Alors que les militants socialistes ont voté jusqu’à 22 heures jeudi (20 janvier), les camps d’Olivier Faure et de Nicolas Mayer-Rossignol revendiquent la victoire sur fond d’accusations réciproques d’irrégularités dans les opérations de vote.

Dans la matinée de vendredi (20 janvier), la direction a proclamé la victoire d’Olivier Faure, Premier secrétaire sortant candidat à sa succession, qui aurait obtenu 50,8 % des suffrages. Ce chiffre est contesté par son concurrent Nicolas Mayer-Rossignol, qui, assure-t-il dans un communiqué, aurait gagné avec 50,5 % des voix.

L’écart est extrêmement resserré entre les deux candidats et représente moins de 400 voix.

Des irrégularités ont été constatées et sont dénoncées par les deux camps, qui s’en renvoient la responsabilité. La semaine dernière, lors du premier tour, les socialistes des fédérations établies hors de France, qui ont voté par internet, avaient rapporté des dysfonctionnements. Ils représentent à eux seuls quelques centaines de personnes.

Dans les différentes fédérations au niveau national, il est fait état de scrutateurs expulsés des bureaux de vote ou encore de déplacements d’urnes dans des lieux fermés, à l’abri des regards, qui auraient donc pu permettre des opérations de bourrages d’urnes.

M. Mayer-Rossignol demande la convocation de la commission de récolement, chargée de trancher les litiges dans ce type de cas. Dès la semaine dernière, des résultats qui avaient été proclamés dans un premier temps, ont été infirmés par cette commission.

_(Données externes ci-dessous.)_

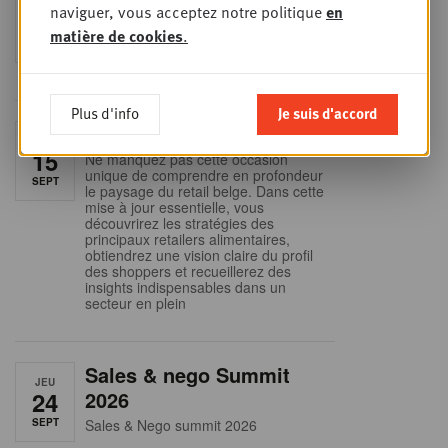
MER
naviguer, vous acceptez notre politique
en
9
business planning
matière de cookies
.
SEPT
Intro to Negotiation: Succes aan de
onderhandelingstafel is geen toeval!
Plus d'info
Je suis d'accord
Into Retail - Sold out
MAR
15
Ne manquez pas cette occasion
unique de comprendre en profondeur
SEPT
le paysage du retail belge. Dans cette
mise à jour essentielle, vous
découvrirez les stratégies des
principaux retailers alimentaires,
obtiendrez une vision claire du profil
des shoppers et recueillerez des
insights indispensables dans un
secteur en plein
Sales & nego Summit
JEU
24
2026
SEPT
Sales & Nego summit 2026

Parmi les soutiens d’Olivier Faure, Corinne Narassiguin, cadre du parti, a indiqué que la commission nationale d’organisation du congrès a été réunie dès 4h45, et que les représentants de la liste de Nicolas Mayer-Rossignol « ont refusé d’examiner les résultats et ont préféré demander pendant 1h30 la reprogrammation de la commission, avant de partir ». Ce qui implique donc que les résultats ont été proclamés de manière unilatérale par la direction sortante.

Dans un message envoyé à des militants peu avant la proclamation des résultats, le camp d’Olivier Faure accusait ses opposants d’une « tentative de déstabilisation de notre maison commune » et assurait avoir réuni environ 54 % des voix.

Anne Hidalgo, maire de Paris et ancienne candidate à l’élection présidentielle, a violemment attaqué la direction d’Olivier Faure, en conférence de presse vendredi après-midi. Selon elle, « si on s’amusait à faire cela quand on organise des élections dans nos villes, on serait en prison ». Le ton n’est pas moins virulent de la part d’autres cadres du parti, comme Stéphane Le Foll, maire du Mans, ou Philippe Doucet, membre du Conseil national, qui demandent que la clarté soit faite. Même son de cloche auprès de Valérie Rabault, députée influente et respectée au sein du parti.

Au Parti socialiste, le « rassemblement », tant vanté par chacun des deux candidats, risque d’être plus compliqué que prévu.